__Selected passage__:
— start —
Ref:

https://github.com/huggingface/smollm/blob/main/finetuning/Smol_VLM_FT.ipynb

In [None]:
import os
import re
import json
import torch
import pickle
import logging
import datasets
from PIL import Image
from tqdm.auto import tqdm
from datasets import Dataset
from datasets import load_dataset
from torchvision import transforms
from torch.utils.data import DataLoader

In [None]:
# os.environ["CUDA_VISIBLE_DEVICES"] = "1"
os.environ["TOKENIZERS_PARALLELISM"] = "false"

In [None]:
print(os.getenv("CONDA_DEFAULT_ENV"))

### Set Up Logger

In [None]:
# Clear previous handlers to avoid duplicate logs in Jupyter
for handler in logging.root.handlers[:]:
    logging.root.removeHandler(handler)

# Configure logging
logging.basicConfig(
    level=logging.INFO,  # Change to DEBUG for more verbosity
    format='%(asctime)s - %(levelname)s - %(message)s',
    handlers=[logging.StreamHandler()]  # Ensures it logs to Jupyter cell output
)

logger = logging.getLogger(__name__)
logger.info("Logging is set up in the notebook!")

### Load the Dataset

In [None]:
dataset = load_dataset("dutta18/Quantity-Reasoning-VQA-23K")

In [None]:
dataset = dataset['train']

In [None]:
dataset

### Load COT Think Data

In [None]:
think_data = list()

with open('/home/aritrad/MOE-Directory/COT-Data-Qty-23K/Quantity-Reasoning-VQA-23K-Reasoning-Trace.jsonl', 'r') as file:
    for line in file:
        record = json.loads(line)
        think_data.append(record['generated_cot'])

In [None]:
len(think_data)

In [None]:
print(think_data[0])

### Merge with Dataset

In [None]:
dataset = dataset.add_column("cot_think_data", think_data)
— end —
__Tasks for this exercise__:
A) In the fine-tuning notebook, what name is given to the new column added to the dataset?
B) Pick up the fine-tuning notebook at its last line and write the code that comes next.

__Element location data__:
— start —
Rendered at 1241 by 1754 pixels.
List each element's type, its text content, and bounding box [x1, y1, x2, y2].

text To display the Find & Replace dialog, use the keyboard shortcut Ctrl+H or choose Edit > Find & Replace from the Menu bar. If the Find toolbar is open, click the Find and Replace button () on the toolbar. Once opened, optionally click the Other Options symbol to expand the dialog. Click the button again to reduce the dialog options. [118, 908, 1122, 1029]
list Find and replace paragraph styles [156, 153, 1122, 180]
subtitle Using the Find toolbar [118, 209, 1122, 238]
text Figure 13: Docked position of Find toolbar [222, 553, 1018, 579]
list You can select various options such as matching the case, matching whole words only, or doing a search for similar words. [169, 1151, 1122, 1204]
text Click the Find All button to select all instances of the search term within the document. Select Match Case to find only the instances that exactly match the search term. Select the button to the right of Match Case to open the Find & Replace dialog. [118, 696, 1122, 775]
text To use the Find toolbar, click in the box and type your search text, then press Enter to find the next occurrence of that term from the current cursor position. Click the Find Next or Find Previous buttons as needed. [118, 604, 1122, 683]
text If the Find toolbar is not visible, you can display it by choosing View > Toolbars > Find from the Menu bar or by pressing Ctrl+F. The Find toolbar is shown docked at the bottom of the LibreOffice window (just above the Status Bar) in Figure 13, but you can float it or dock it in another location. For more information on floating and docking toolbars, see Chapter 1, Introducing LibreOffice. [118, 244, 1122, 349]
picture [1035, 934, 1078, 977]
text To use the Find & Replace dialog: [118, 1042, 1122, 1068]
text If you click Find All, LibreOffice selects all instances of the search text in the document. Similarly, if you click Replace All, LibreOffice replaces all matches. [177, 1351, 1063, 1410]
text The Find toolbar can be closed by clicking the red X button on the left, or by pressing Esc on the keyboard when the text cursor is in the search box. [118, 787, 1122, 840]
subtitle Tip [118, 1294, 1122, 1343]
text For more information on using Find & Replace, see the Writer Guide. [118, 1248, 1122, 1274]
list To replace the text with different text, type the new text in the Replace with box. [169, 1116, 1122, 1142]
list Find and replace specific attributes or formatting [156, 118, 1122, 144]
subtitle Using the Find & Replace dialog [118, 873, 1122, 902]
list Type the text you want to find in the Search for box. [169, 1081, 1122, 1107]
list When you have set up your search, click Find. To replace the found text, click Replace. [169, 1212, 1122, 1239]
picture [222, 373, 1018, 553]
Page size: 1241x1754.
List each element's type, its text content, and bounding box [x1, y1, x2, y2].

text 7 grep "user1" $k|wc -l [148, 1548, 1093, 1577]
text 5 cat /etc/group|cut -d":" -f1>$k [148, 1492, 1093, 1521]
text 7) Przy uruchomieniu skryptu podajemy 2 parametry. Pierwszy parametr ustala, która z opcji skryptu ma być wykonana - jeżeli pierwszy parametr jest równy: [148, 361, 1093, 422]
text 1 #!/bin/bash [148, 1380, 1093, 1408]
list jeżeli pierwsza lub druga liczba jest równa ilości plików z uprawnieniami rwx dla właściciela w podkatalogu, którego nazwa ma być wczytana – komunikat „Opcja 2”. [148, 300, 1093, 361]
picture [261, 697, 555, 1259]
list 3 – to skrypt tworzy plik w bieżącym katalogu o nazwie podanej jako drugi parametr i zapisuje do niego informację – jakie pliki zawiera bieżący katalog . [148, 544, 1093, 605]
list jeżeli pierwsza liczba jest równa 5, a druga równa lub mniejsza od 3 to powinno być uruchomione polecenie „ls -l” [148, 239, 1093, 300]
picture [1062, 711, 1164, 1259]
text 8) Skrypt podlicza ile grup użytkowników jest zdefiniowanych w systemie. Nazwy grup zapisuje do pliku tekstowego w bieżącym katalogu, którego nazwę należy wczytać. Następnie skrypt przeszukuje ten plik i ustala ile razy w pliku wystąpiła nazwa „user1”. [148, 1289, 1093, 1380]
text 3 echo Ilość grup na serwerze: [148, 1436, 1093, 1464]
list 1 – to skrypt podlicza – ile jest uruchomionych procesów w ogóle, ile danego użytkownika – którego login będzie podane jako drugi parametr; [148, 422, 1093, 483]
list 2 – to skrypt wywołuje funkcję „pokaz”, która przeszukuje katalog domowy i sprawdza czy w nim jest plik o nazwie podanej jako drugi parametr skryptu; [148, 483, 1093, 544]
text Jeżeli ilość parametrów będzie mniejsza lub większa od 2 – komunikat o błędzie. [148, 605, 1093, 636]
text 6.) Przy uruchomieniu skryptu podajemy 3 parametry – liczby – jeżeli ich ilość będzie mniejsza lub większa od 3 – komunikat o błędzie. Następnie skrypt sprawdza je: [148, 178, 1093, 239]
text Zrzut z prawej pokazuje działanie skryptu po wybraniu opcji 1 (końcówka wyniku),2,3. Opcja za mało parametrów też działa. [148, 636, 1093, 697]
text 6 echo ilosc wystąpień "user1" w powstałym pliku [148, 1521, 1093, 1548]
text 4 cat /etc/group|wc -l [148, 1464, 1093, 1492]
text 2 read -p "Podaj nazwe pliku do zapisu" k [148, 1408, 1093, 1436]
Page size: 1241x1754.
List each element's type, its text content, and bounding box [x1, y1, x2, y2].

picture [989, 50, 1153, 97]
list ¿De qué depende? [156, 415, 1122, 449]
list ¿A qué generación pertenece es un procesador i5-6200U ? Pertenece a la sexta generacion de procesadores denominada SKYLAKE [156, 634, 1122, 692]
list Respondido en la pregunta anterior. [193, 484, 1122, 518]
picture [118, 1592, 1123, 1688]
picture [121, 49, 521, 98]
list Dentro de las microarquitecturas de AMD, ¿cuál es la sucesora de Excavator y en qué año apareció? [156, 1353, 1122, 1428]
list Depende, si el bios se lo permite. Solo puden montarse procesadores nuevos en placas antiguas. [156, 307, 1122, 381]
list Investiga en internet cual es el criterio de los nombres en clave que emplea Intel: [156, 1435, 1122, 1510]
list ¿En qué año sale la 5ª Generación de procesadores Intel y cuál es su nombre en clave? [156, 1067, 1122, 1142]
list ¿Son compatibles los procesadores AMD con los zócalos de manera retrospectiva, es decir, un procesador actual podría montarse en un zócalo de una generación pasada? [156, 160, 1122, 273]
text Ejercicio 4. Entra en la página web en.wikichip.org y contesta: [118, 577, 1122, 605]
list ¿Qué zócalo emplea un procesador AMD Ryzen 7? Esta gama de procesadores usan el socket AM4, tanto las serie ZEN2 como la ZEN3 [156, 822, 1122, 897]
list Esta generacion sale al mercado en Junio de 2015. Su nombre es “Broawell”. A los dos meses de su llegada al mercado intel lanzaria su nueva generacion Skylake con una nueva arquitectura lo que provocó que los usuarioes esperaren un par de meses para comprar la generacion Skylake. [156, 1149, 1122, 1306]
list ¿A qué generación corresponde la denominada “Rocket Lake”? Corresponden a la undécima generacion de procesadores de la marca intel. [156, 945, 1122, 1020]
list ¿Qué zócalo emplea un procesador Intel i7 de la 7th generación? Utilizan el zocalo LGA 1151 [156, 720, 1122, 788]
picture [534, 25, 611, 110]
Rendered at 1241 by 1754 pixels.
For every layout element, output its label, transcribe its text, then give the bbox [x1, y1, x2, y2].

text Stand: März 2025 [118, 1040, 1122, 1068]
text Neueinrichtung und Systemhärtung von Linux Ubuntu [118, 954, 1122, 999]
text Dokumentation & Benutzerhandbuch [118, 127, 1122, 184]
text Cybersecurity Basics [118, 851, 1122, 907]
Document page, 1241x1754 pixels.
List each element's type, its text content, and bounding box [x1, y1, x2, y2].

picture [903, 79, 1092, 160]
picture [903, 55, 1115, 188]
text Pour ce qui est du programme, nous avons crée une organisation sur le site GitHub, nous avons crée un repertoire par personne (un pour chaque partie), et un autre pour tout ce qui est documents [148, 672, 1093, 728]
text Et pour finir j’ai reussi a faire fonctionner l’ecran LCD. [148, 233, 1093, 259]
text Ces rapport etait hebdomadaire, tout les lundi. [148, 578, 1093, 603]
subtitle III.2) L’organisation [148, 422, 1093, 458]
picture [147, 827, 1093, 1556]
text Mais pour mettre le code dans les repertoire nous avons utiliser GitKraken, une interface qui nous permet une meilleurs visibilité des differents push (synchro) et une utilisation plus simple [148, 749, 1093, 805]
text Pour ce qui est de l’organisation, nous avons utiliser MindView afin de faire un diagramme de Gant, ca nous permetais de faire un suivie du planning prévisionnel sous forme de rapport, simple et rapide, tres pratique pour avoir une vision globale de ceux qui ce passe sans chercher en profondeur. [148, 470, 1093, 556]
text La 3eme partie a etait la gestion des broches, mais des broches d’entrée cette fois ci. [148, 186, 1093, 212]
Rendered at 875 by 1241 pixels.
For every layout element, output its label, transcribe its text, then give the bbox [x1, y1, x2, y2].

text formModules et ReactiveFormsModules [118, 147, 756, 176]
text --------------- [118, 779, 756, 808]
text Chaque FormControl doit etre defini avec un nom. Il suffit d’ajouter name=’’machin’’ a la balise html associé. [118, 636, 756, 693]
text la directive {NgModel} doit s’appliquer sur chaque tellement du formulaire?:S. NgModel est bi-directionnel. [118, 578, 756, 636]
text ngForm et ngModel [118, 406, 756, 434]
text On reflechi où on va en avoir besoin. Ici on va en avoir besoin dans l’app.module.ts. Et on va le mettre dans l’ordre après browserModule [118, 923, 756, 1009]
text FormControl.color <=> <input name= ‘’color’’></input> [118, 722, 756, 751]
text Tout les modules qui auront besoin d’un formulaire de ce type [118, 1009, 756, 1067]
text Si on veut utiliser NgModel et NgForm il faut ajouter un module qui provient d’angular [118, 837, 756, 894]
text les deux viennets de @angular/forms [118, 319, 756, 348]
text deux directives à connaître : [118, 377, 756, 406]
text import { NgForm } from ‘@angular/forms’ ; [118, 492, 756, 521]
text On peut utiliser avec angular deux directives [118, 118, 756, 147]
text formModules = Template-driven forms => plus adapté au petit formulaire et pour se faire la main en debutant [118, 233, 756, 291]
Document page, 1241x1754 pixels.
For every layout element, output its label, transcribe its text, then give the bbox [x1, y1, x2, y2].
— end —
__Task-by-task outputs__:
A) cot_think_data

B)
In [None]:
dataset

In [None]:
# Check a single sample

dataset[0]

### Converting Output Number Words to Numeric Strings

In [None]:
num_map = {
    "zero": 0, "one": 1, "two": 2, "three": 3, "four": 4,
    "five": 5, "six": 6, "seven": 7, "eight": 8, "nine": 9,
    "ten": 10, "eleven": 11, "twelve": 12, "thirteen": 13,
    "fourteen": 14, "fifteen": 15, "sixteen": 16, "seventeen": 17,
    "eighteen": 18, "nineteen": 19, "twenty": 20
}

In [None]:
def convert_answer(example):
    word = example["answer"].strip().lower()
    return {"answer": str(num_map.get(word, None))}

In [None]:
dataset = dataset.map(convert_answer)

In [None]:
# Check a single sample
# Mismatch: 10, 100, 105, 600
dataset[200]

In [None]:
dataset

### Rejection Sampling

In [None]:
def normalize_text(text):
    """
    Standardizes answers for comparison:
    1. Lowers case.
    2. Strips whitespace.
    3. Removes trailing punctuation (like '6.' -> '6').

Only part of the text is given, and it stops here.